For every entry below, give an exact repeat and leave out the pictures.

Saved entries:
===============

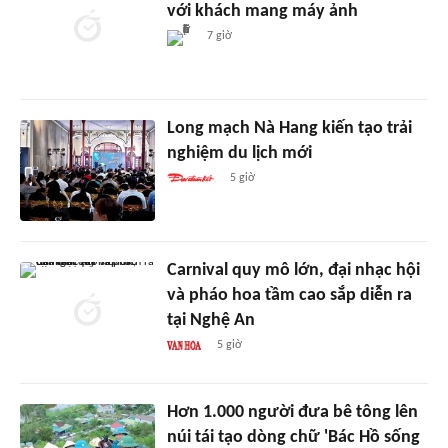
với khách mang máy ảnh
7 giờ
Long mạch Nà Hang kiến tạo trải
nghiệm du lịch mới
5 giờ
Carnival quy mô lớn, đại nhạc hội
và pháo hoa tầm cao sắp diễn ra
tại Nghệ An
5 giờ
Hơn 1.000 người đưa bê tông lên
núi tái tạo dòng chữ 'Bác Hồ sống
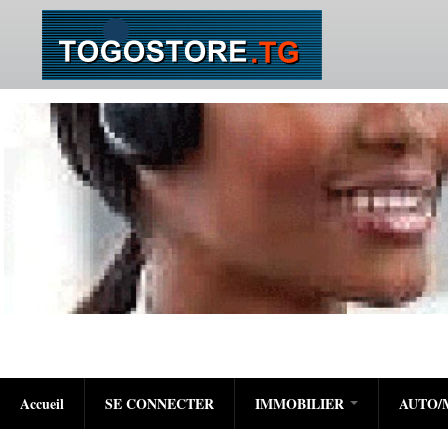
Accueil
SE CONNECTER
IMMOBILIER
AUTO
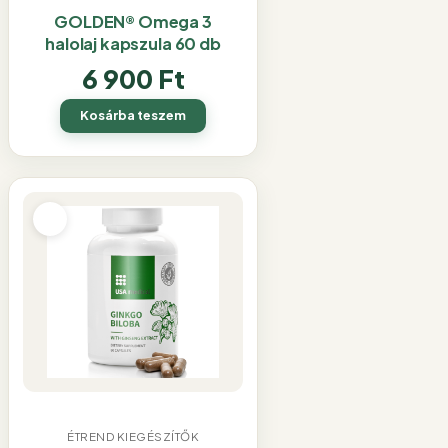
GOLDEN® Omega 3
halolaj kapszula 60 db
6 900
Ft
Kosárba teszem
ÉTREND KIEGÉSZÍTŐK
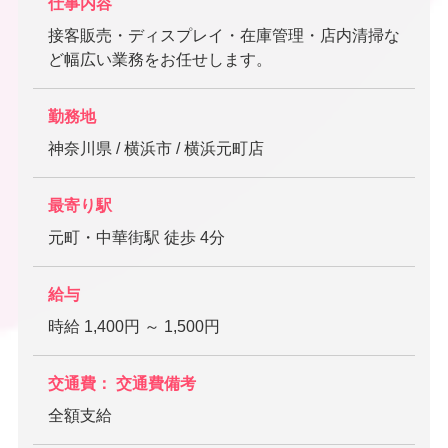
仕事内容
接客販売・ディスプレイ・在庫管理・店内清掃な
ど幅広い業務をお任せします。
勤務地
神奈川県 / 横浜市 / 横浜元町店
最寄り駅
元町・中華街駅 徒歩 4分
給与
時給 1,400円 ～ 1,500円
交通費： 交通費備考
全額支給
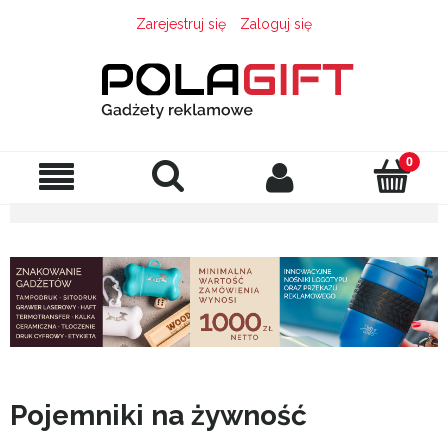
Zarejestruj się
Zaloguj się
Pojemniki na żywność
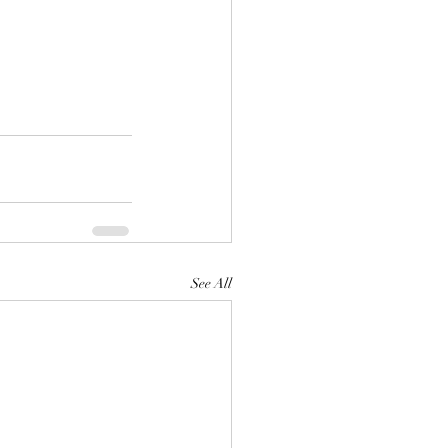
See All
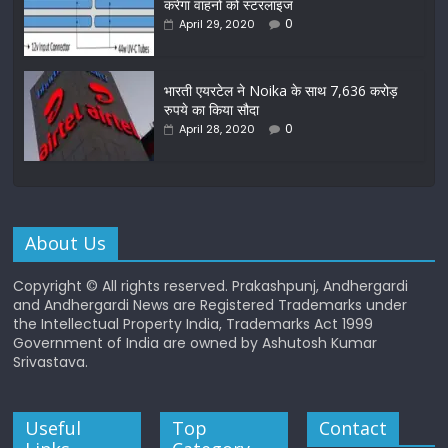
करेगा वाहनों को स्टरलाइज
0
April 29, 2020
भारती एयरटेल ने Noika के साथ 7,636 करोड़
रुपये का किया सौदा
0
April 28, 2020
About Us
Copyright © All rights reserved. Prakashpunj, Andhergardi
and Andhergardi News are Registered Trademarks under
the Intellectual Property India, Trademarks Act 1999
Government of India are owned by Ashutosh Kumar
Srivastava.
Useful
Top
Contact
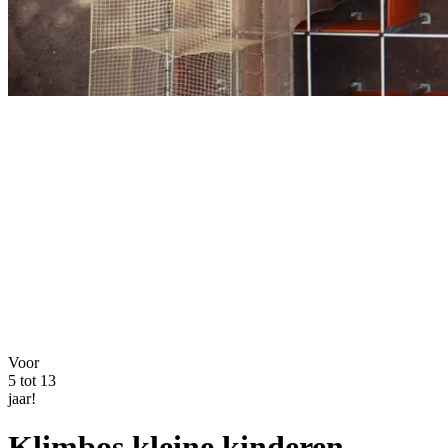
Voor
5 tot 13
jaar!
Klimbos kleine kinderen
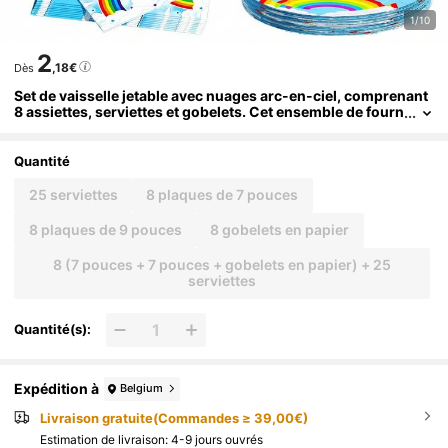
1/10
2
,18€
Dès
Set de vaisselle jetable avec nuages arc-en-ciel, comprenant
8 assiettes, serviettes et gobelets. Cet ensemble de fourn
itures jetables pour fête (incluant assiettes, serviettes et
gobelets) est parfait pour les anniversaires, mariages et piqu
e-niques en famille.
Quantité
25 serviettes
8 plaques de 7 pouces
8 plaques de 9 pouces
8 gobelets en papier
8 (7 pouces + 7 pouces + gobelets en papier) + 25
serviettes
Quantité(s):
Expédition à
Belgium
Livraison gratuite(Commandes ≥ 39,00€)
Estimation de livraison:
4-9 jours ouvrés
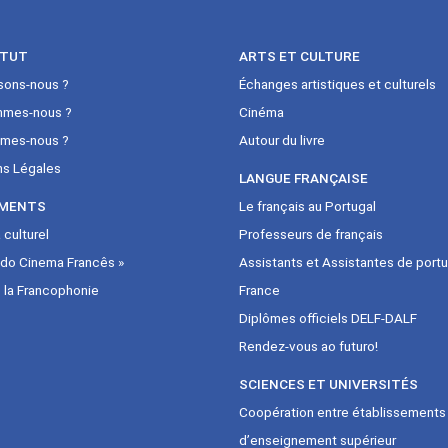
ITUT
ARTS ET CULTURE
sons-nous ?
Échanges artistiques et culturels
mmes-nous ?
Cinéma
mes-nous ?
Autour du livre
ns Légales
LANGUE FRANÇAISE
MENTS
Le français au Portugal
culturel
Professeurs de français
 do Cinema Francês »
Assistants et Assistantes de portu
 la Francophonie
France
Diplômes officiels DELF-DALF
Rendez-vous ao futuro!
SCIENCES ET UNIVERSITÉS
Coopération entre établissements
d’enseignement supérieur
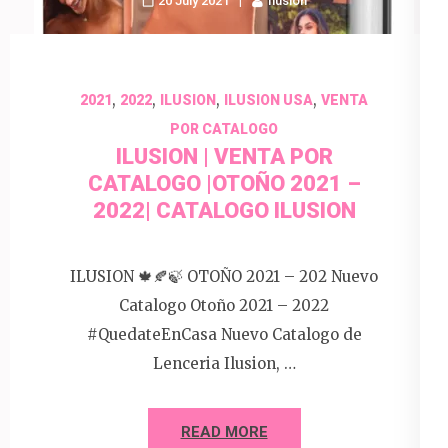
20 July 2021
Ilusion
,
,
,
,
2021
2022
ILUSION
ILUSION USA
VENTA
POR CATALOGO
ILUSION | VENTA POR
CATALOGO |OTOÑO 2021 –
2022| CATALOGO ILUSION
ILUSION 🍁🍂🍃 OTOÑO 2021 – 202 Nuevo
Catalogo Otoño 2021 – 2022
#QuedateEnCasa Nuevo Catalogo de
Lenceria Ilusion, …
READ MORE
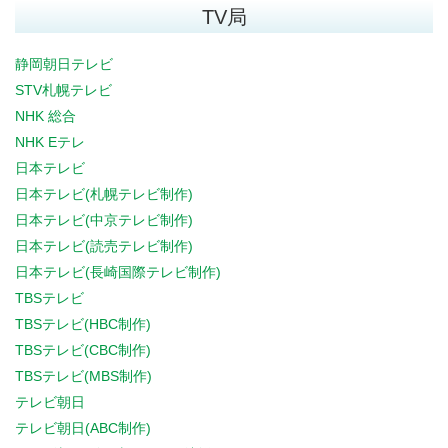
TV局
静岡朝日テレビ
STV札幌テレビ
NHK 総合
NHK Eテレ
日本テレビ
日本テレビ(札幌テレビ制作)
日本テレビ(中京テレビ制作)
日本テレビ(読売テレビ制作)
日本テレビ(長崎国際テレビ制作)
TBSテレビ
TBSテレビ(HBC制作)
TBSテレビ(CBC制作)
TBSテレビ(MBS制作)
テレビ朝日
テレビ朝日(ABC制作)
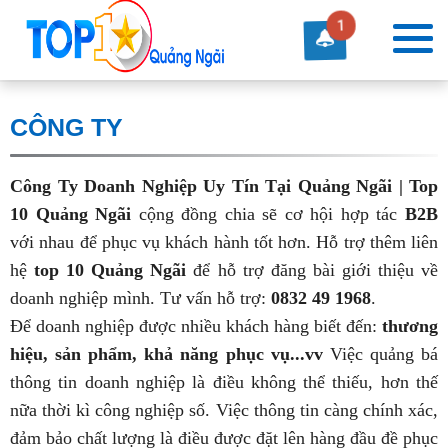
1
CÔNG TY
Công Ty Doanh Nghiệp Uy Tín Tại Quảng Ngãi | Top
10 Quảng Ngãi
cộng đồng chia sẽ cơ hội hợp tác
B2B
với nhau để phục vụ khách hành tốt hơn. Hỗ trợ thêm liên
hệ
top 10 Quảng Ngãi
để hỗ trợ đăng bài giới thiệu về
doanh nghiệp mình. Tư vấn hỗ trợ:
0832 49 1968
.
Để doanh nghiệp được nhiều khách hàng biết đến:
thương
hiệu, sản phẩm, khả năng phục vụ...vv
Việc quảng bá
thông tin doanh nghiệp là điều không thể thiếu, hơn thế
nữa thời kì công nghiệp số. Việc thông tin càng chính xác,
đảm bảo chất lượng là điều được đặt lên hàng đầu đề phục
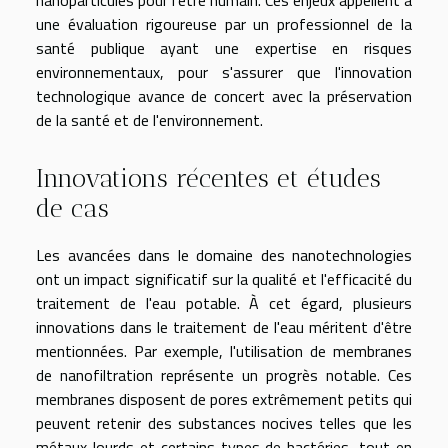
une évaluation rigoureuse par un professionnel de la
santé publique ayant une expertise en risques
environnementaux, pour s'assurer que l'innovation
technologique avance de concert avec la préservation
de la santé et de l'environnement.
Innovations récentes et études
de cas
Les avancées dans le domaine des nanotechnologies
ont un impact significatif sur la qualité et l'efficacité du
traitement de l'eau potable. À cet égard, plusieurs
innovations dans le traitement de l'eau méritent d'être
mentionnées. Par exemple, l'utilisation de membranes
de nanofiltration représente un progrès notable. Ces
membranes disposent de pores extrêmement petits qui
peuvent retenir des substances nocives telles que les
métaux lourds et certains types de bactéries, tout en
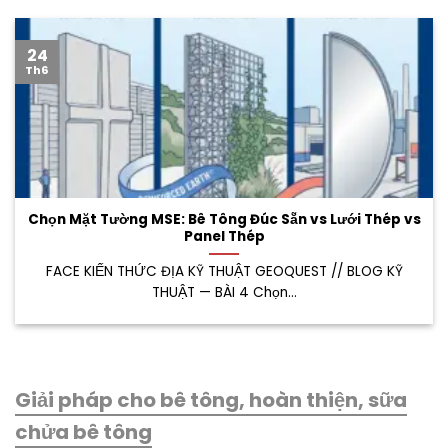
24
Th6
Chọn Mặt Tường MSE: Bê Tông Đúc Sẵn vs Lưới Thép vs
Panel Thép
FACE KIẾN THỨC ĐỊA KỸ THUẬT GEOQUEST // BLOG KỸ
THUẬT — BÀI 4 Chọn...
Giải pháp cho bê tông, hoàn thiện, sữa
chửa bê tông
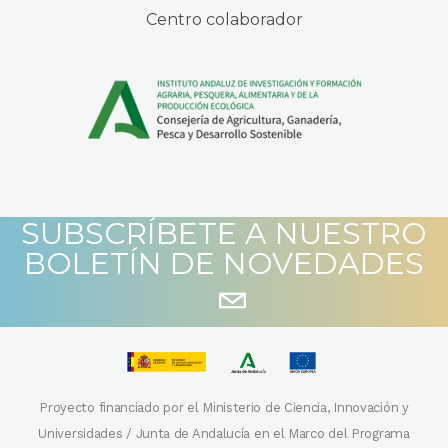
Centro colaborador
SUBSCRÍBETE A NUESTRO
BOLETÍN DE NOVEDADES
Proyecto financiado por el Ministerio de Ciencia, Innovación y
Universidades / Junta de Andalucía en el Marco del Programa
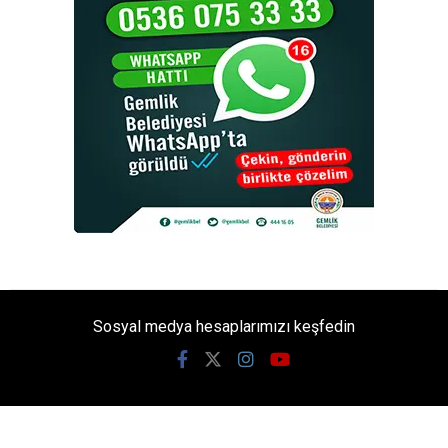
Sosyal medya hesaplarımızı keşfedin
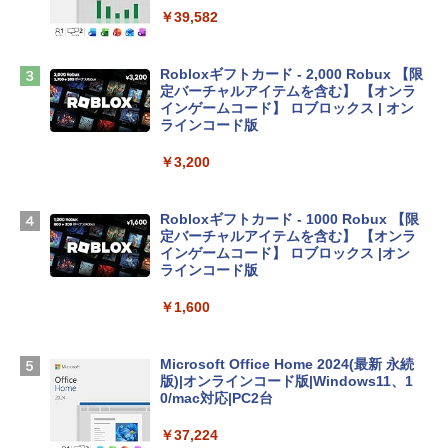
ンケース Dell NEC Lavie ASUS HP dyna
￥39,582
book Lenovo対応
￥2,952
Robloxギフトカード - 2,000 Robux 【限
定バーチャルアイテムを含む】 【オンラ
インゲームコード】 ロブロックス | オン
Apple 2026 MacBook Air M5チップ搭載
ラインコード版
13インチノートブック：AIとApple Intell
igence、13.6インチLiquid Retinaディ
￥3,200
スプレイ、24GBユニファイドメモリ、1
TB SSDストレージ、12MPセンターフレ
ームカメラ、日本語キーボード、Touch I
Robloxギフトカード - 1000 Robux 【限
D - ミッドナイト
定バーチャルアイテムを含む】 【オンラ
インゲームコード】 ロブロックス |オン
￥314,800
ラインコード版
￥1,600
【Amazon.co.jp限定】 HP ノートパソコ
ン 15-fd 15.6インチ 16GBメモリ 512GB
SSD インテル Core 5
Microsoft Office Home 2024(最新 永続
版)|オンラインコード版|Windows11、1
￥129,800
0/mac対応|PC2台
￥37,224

===============

→ Task answer
với khách mang máy ảnh
7 giờ
Long mạch Nà Hang kiến tạo trải
nghiệm du lịch mới
5 giờ
Carnival quy mô lớn, đại nhạc hội
và pháo hoa tầm cao sắp diễn ra
tại Nghệ An
5 giờ
Hơn 1.000 người đưa bê tông lên
núi tái tạo dòng chữ 'Bác Hồ sống
Accueil
SE CONNECTER
IMMOBILIER
AUTO
GOLDEN® Omega 3
halolaj kapszula 60 db
6 900
Ft
Kosárba teszem
ÉTREND KIEGÉSZÍTŐK
仕事内容
接客販売・ディスプレイ・在庫管理・店内清掃な
ど幅広い業務をお任せします。
勤務地
神奈川県 / 横浜市 / 横浜元町店
最寄り駅
元町・中華街駅 徒歩 4分
給与
時給 1,400円 ～ 1,500円
交通費： 交通費備考
全額支給
Zarejestruj się
Zaloguj się
Pojemniki na żywność
See All
करेगा वाहनों को स्टरलाइज
0
April 29, 2020
भारती एयरटेल ने Noika के साथ 7,636 करोड़
रुपये का किया सौदा
0
April 28, 2020
About Us
Copyright © All rights reserved. Prakashpunj, Andhergardi
and Andhergardi News are Registered Trademarks under
the Intellectual Property India, Trademarks Act 1999
Government of India are owned by Ashutosh Kumar
Srivastava.
Useful
Top
Contact
Voor
5 tot 13
jaar!
Klimbos kleine kinderen
1/10
2
,18€
Dès
Set de vaisselle jetable avec nuages arc-en-ciel, comprenant
8 assiettes, serviettes et gobelets. Cet ensemble de fourn
itures jetables pour fête (incluant assiettes, serviettes et
gobelets) est parfait pour les anniversaires, mariages et piqu
e-niques en famille.
Quantité
25 serviettes
8 plaques de 7 pouces
8 plaques de 9 pouces
8 gobelets en papier
8 (7 pouces + 7 pouces + gobelets en papier) + 25
serviettes
Quantité(s):
Expédition à
Belgium
Livraison gratuite(Commandes ≥ 39,00€)
Estimation de livraison:
4-9 jours ouvrés
ITUT
ARTS ET CULTURE
sons-nous ?
Échanges artistiques et culturels
mmes-nous ?
Cinéma
mes-nous ?
Autour du livre
ns Légales
LANGUE FRANÇAISE
MENTS
Le français au Portugal
culturel
Professeurs de français
 do Cinema Francês »
Assistants et Assistantes de portu
 la Francophonie
France
Diplômes officiels DELF-DALF
Rendez-vous ao futuro!
SCIENCES ET UNIVERSITÉS
Coopération entre établissements
d’enseignement supérieur
20 July 2021
Ilusion
,
,
,
,
2021
2022
ILUSION
ILUSION USA
VENTA
POR CATALOGO
ILUSION | VENTA POR
CATALOGO |OTOÑO 2021 –
2022| CATALOGO ILUSION
ILUSION 🍁🍂🍃 OTOÑO 2021 – 202 Nuevo
Catalogo Otoño 2021 – 2022
#QuedateEnCasa Nuevo Catalogo de
Lenceria Ilusion, …
READ MORE
TV局
静岡朝日テレビ
STV札幌テレビ
NHK 総合
NHK Eテレ
日本テレビ
日本テレビ(札幌テレビ制作)
日本テレビ(中京テレビ制作)
日本テレビ(読売テレビ制作)
日本テレビ(長崎国際テレビ制作)
TBSテレビ
TBSテレビ(HBC制作)
TBSテレビ(CBC制作)
TBSテレビ(MBS制作)
テレビ朝日
テレビ朝日(ABC制作)
1
CÔNG TY
Công Ty Doanh Nghiệp Uy Tín Tại Quảng Ngãi | Top
10 Quảng Ngãi
cộng đồng chia sẽ cơ hội hợp tác
B2B
với nhau để phục vụ khách hành tốt hơn. Hỗ trợ thêm liên
hệ
top 10 Quảng Ngãi
để hỗ trợ đăng bài giới thiệu về
doanh nghiệp mình. Tư vấn hỗ trợ:
0832 49 1968
.
Để doanh nghiệp được nhiều khách hàng biết đến:
thương
hiệu, sản phẩm, khả năng phục vụ...vv
Việc quảng bá
thông tin doanh nghiệp là điều không thể thiếu, hơn thế
nữa thời kì công nghiệp số. Việc thông tin càng chính xác,
đảm bảo chất lượng là điều được đặt lên hàng đầu đề phục
une évaluation rigoureuse par un professionnel de la
santé publique ayant une expertise en risques
environnementaux, pour s'assurer que l'innovation
technologique avance de concert avec la préservation
de la santé et de l'environnement.
Innovations récentes et études
de cas
Les avancées dans le domaine des nanotechnologies
ont un impact significatif sur la qualité et l'efficacité du
traitement de l'eau potable. À cet égard, plusieurs
innovations dans le traitement de l'eau méritent d'être
mentionnées. Par exemple, l'utilisation de membranes
de nanofiltration représente un progrès notable. Ces
membranes disposent de pores extrêmement petits qui
peuvent retenir des substances nocives telles que les
métaux lourds et certains types de bactéries, tout en
24
Th6
Chọn Mặt Tường MSE: Bê Tông Đúc Sẵn vs Lưới Thép vs
Panel Thép
FACE KIẾN THỨC ĐỊA KỸ THUẬT GEOQUEST // BLOG KỸ
THUẬT — BÀI 4 Chọn...
Giải pháp cho bê tông, hoàn thiện, sữa
chửa bê tông
Centro colaborador
SUBSCRÍBETE A NUESTRO
BOLETÍN DE NOVEDADES
Proyecto financiado por el Ministerio de Ciencia, Innovación y
Universidades / Junta de Andalucía en el Marco del Programa
Sosyal medya hesaplarımızı keşfedin
ンケース Dell NEC Lavie ASUS HP dyna
￥39,582
book Lenovo対応
￥2,952
Robloxギフトカード - 2,000 Robux 【限
定バーチャルアイテムを含む】 【オンラ
インゲームコード】 ロブロックス | オン
Apple 2026 MacBook Air M5チップ搭載
ラインコード版
13インチノートブック：AIとApple Intell
igence、13.6インチLiquid Retinaディ
￥3,200
スプレイ、24GBユニファイドメモリ、1
TB SSDストレージ、12MPセンターフレ
ームカメラ、日本語キーボード、Touch I
Robloxギフトカード - 1000 Robux 【限
D - ミッドナイト
定バーチャルアイテムを含む】 【オンラ
インゲームコード】 ロブロックス |オン
￥314,800
ラインコード版
￥1,600
【Amazon.co.jp限定】 HP ノートパソコ
ン 15-fd 15.6インチ 16GBメモリ 512GB
SSD インテル Core 5
Microsoft Office Home 2024(最新 永続
版)|オンラインコード版|Windows11、1
￥129,800
0/mac対応|PC2台
￥37,224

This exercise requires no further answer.